Rewrite the text of every item, replacing "साझा" with "शेयर" and leaving everything else unchanged. Omit the pictures from your answer.

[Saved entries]
══════════════════════════════
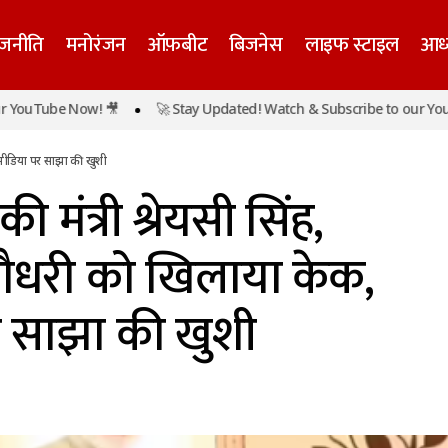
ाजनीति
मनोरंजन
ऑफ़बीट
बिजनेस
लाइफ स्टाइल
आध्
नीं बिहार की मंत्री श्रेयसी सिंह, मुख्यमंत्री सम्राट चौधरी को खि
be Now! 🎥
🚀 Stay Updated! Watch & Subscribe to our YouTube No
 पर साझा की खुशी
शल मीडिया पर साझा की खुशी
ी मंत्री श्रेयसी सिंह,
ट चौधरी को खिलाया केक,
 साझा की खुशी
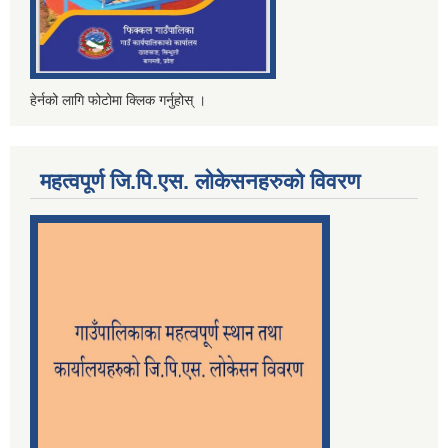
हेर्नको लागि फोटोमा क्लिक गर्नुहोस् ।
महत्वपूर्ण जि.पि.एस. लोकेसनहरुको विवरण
══════════════════════════════
> [Exercise output]:
ाजनीति
मनोरंजन
ऑफ़बीट
बिजनेस
लाइफ स्टाइल
आध्
नीं बिहार की मंत्री श्रेयसी सिंह, मुख्यमंत्री सम्राट चौधरी को खि
be Now! 🎥
🚀 Stay Updated! Watch & Subscribe to our YouTube No
 पर शेयर की खुशी
शल मीडिया पर शेयर की खुशी
ी मंत्री श्रेयसी सिंह,
ट चौधरी को खिलाया केक,
 शेयर की खुशी
हेर्नको लागि फोटोमा क्लिक गर्नुहोस् ।
महत्वपूर्ण जि.पि.एस. लोकेसनहरुको विवरण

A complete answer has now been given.